• [Задания]
1 – Определите, соответствуют ли утверждения (a), (b) и (c) фрагменту о диссертации Беньямина. Для каждого ответьте «да» или «нет» и приведите точную цитату, на которой основан ответ.
(a) Черновик диссертации был готов к началу апреля 1919 года.
(b) Беньямин взялся бы за этот труд и без внешнего побуждения.
(c) Подход Беньямина в диссертации можно назвать вполне традиционным.
2 – Преобразуйте в нумерованный список строки из блоков, расположенных после текста: от строки, содержащей «Note: you can read more about custom», до строки, содержащей «Javascript script that», включительно. Пустые строки пропустите.

Текущая страница: 9 (всего у книги 55 страниц) [доступный отрывок для чтения: 18 страниц]

Шрифт:
- 100% +

Беньямин набросал черновик своей диссертации «Концепция критики в немецком романтизме» к началу апреля 1919 г. Хотя он никогда бы не взялся за этот труд без «внешнего побуждения», как он объяснял полугодом ранее своему преданному корреспонденту швейцарского периода и старому другу Эрнсту Шену, это начинание не было «пустой тратой времени». «То, что я получил от него, – отмечал Беньямин, – то есть представление о взаимосвязи между истиной и историей… едва ли в явном виде войдет в диссертацию, но, надеюсь, будет распознано проницательным читателем» (C, 135–136). Разумеется, Беньямин уже давно проявлял интерес к немецкому романтизму. В «Диалоге о современной религиозности» 1912 г. его персонаж отмечает, «что мы по-прежнему живем в гуще открытий романтизма», а в статье под названием «Романтизм», опубликованной в следующем году в Der Anfang, Беньямин проводит связь между «новой молодежью» и подчеркнуто трезвым «романтизмом истины» (EW, 70, 105). Аналогичным образом он указывал на значение романтизма Шену: «Современная концепция критики выросла из романтической концепции». Романтики создали «новую концепцию искусства, которая во многих отношениях является нашей концепцией искусства» (C, 136). Сообщая в апреле о завершении первого наброска диссертации, он пишет, что она «стала тем, чем и должна была стать: указателем на истинную природу романтизма, абсолютно не отраженную во вторичной литературе» (C, 139). Тем не менее ему казалось, что «запутанный и традиционный» академический подход, избранный им в данном случае, не позволил ему проникнуть в «сердце романтизма», то есть в его мессианство (этот вопрос затрагивался в примечании в начале диссертации). Но этот компромисс с академическим этикетом ни в коем случае не означал недостаточной проницательности изложения: «Структура данной работы (которая переходит от эпистемологии к теории искусства) предъявляет большие требования к читателю, так же как их отчасти предъявляет и ее язык» (C, 141). Подход, применявшийся им в диссертации, едва ли можно было назвать традиционным: напротив, искусное переплетение исторической, философской и литературной точек зрения предвещало «междисциплинарные» тенденции современной науки.

• [Учебный материал]
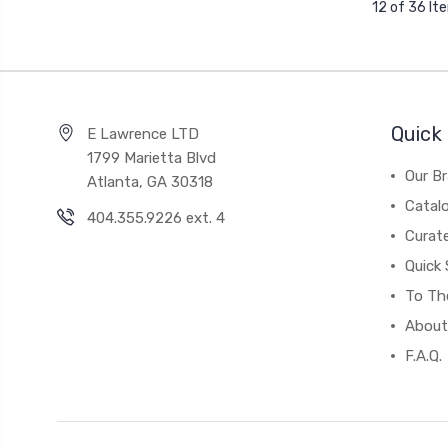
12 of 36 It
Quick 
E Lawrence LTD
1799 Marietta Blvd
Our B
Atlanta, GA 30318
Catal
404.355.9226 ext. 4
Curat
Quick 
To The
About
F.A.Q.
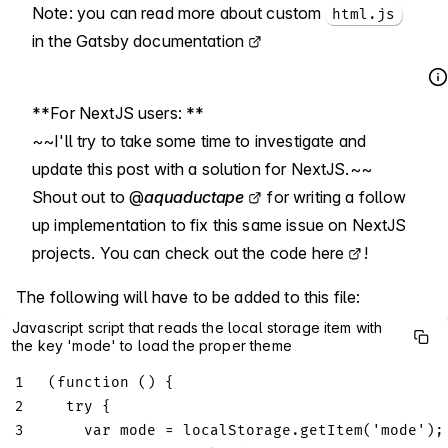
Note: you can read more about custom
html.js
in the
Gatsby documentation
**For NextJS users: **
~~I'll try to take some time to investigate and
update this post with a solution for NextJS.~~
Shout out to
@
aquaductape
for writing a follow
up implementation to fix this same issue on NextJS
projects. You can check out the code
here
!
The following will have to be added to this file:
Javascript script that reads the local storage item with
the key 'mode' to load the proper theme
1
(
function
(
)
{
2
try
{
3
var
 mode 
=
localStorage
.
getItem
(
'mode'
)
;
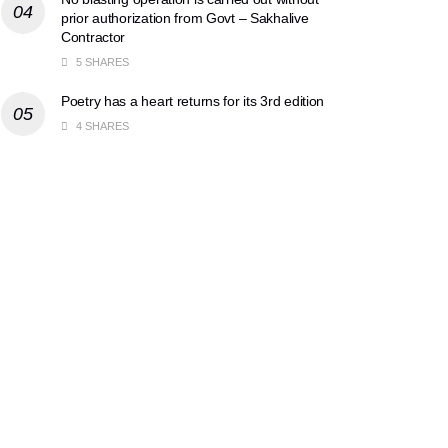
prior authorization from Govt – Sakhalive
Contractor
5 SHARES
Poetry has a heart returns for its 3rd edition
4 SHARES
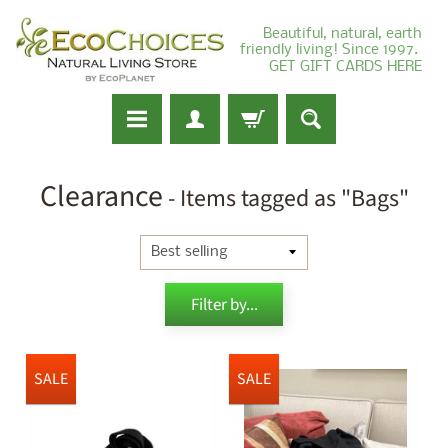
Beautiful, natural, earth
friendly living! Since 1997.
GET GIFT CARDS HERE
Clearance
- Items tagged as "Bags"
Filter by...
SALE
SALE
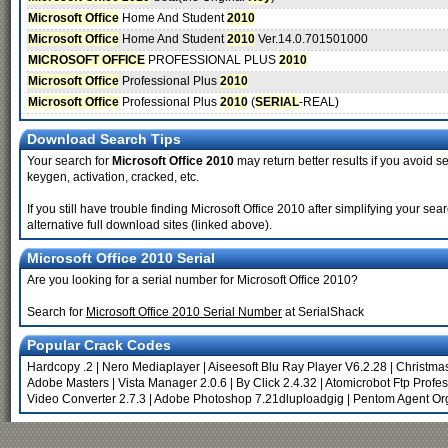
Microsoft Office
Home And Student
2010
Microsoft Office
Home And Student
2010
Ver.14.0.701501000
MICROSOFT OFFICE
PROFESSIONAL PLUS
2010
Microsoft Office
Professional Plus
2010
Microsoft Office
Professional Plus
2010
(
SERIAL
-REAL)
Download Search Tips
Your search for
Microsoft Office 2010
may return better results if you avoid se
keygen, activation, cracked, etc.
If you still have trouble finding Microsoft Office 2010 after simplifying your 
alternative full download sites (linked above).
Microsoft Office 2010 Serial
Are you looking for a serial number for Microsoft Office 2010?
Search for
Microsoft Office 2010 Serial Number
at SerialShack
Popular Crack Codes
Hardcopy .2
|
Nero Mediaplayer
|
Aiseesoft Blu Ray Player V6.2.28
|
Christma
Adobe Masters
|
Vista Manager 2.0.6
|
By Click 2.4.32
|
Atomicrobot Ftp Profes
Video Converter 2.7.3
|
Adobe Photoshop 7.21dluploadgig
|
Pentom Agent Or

==

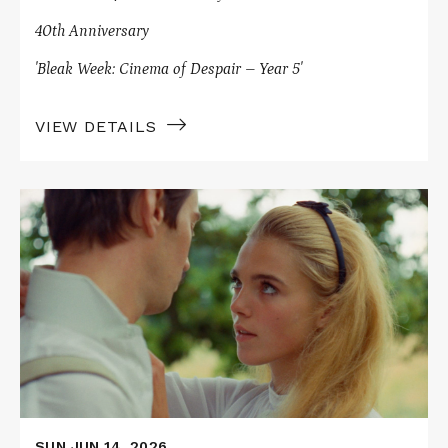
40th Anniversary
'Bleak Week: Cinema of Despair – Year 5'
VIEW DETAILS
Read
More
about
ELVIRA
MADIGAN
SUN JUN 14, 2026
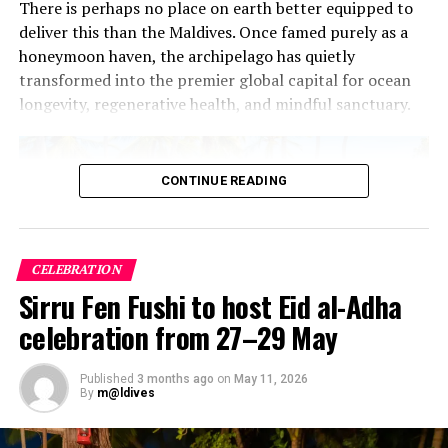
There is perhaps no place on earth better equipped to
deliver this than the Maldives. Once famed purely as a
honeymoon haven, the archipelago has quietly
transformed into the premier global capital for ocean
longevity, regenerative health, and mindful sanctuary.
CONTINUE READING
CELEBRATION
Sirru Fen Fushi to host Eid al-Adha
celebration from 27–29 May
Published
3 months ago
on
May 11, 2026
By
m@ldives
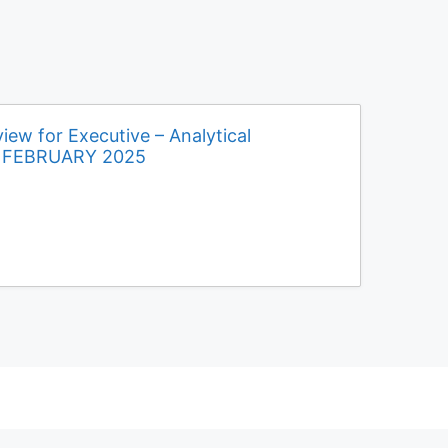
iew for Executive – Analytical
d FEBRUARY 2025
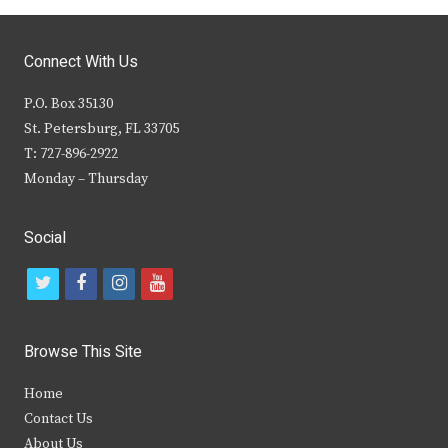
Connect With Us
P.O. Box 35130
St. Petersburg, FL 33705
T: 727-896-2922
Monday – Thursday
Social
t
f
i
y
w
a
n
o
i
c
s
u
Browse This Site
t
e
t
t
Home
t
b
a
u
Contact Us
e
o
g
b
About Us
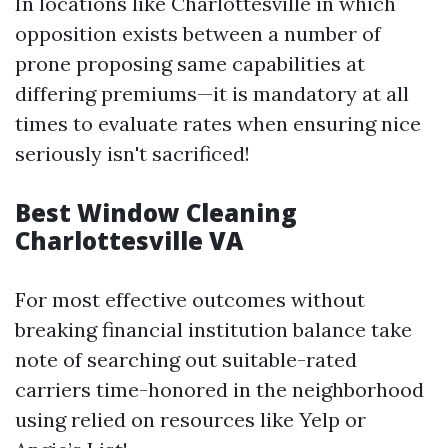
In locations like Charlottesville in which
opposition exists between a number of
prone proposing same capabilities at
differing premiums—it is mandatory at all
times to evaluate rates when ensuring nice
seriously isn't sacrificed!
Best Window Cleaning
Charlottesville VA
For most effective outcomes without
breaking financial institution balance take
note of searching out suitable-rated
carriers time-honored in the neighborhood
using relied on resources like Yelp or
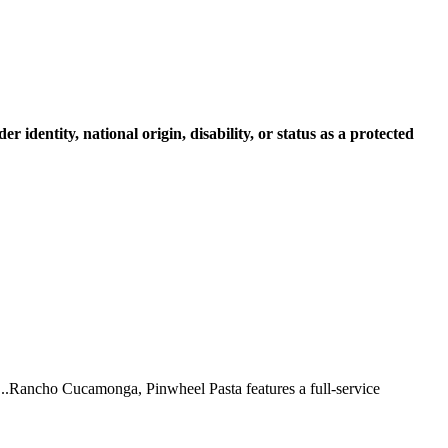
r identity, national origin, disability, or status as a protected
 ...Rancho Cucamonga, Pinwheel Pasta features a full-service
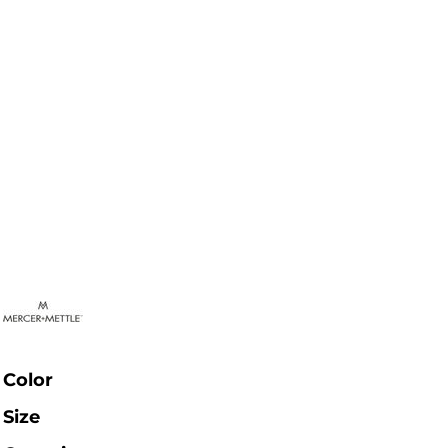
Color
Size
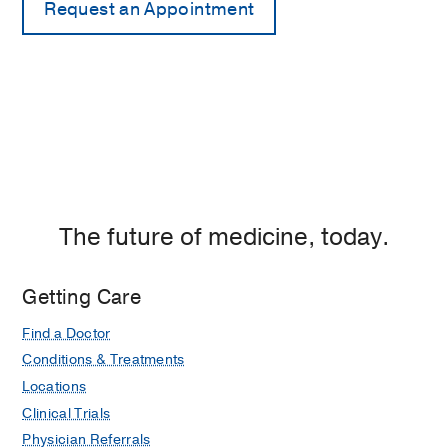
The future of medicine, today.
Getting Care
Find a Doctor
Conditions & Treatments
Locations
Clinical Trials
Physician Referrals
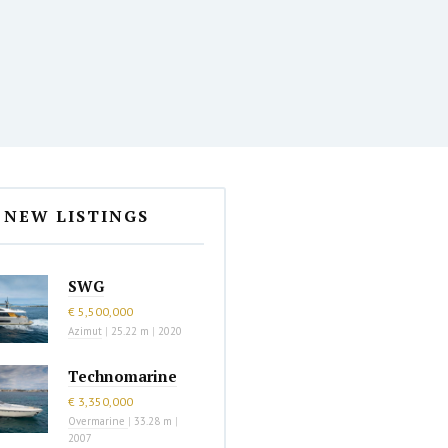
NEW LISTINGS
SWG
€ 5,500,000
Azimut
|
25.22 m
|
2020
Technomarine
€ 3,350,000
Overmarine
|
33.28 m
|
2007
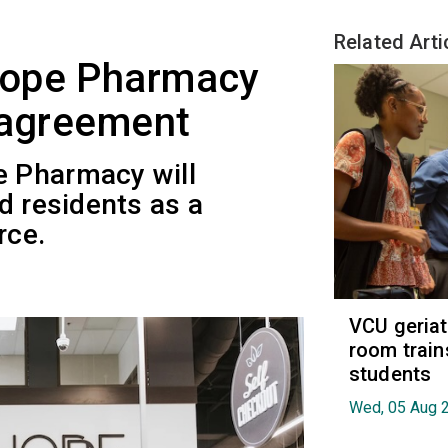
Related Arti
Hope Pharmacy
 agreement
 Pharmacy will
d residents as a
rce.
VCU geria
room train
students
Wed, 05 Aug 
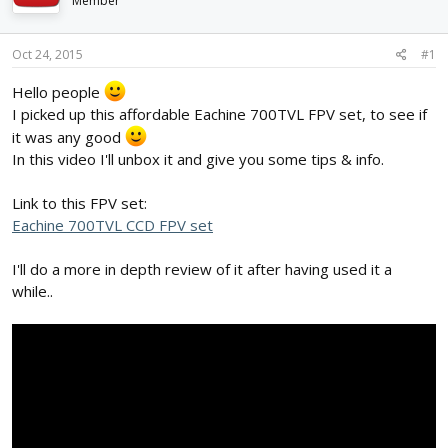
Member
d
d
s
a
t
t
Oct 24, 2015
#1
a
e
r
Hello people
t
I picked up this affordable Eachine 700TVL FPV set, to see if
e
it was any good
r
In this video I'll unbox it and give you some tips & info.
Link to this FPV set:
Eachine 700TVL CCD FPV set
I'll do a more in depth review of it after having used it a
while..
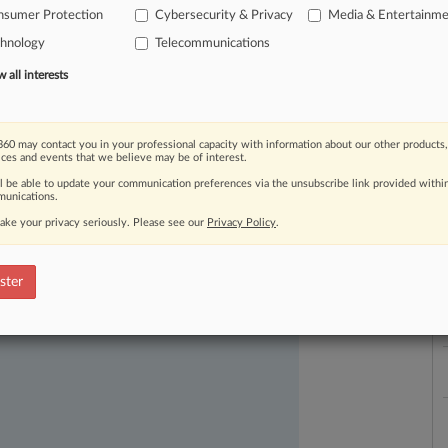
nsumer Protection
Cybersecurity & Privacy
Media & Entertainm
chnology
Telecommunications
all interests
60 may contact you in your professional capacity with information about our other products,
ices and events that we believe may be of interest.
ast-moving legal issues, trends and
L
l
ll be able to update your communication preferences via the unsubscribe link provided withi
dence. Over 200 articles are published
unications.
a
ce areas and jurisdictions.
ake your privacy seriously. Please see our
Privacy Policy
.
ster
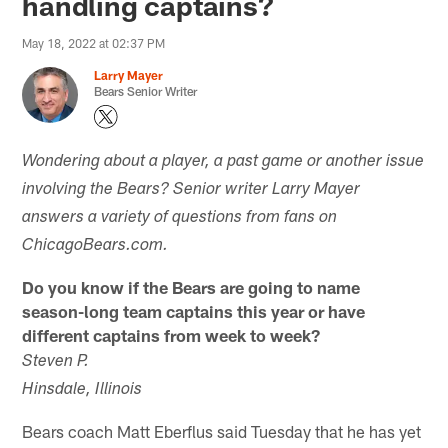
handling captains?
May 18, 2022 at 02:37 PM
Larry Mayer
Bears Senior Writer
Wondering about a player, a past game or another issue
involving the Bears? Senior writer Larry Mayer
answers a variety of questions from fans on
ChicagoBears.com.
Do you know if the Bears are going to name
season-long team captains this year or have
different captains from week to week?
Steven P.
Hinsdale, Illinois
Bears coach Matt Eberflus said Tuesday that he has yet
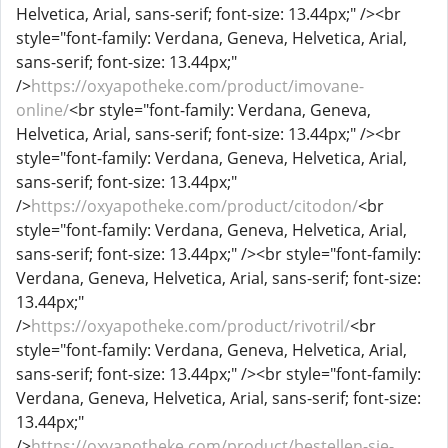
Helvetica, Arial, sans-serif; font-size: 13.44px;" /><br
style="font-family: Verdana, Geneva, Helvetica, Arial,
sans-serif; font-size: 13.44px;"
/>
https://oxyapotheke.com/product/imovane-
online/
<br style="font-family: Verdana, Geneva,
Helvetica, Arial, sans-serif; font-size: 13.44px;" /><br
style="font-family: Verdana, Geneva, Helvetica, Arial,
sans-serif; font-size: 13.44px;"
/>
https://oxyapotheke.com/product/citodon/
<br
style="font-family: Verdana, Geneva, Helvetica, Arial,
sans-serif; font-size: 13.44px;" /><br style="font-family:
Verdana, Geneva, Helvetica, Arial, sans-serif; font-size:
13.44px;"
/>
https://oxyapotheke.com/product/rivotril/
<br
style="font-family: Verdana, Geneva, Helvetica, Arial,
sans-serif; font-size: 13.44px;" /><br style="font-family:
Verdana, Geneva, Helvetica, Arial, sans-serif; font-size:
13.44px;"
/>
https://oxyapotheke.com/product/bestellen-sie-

• [Ответы]
1 –
(a) Да: «к началу апреля 1919 г.»
(b) Нет: «он никогда бы не взялся за этот труд без»
(c) Нет: «Подход, применявшийся им в диссертации, едва ли можно было назвать традиционным»

2 –
1. Note: you can read more about custom
2. html.js
3. in the
4. Gatsby documentation
5. **For NextJS users: **
6. ~~I'll try to take some time to investigate and
7. update this post with a solution for NextJS.~~
8. Shout out to
9. @
10. aquaductape
11. for writing a follow
12. up implementation to fix this same issue on NextJS
13. projects. You can check out the code
14. here
15. !
16. The following will have to be added to this file:
17. Javascript script that reads the local storage item with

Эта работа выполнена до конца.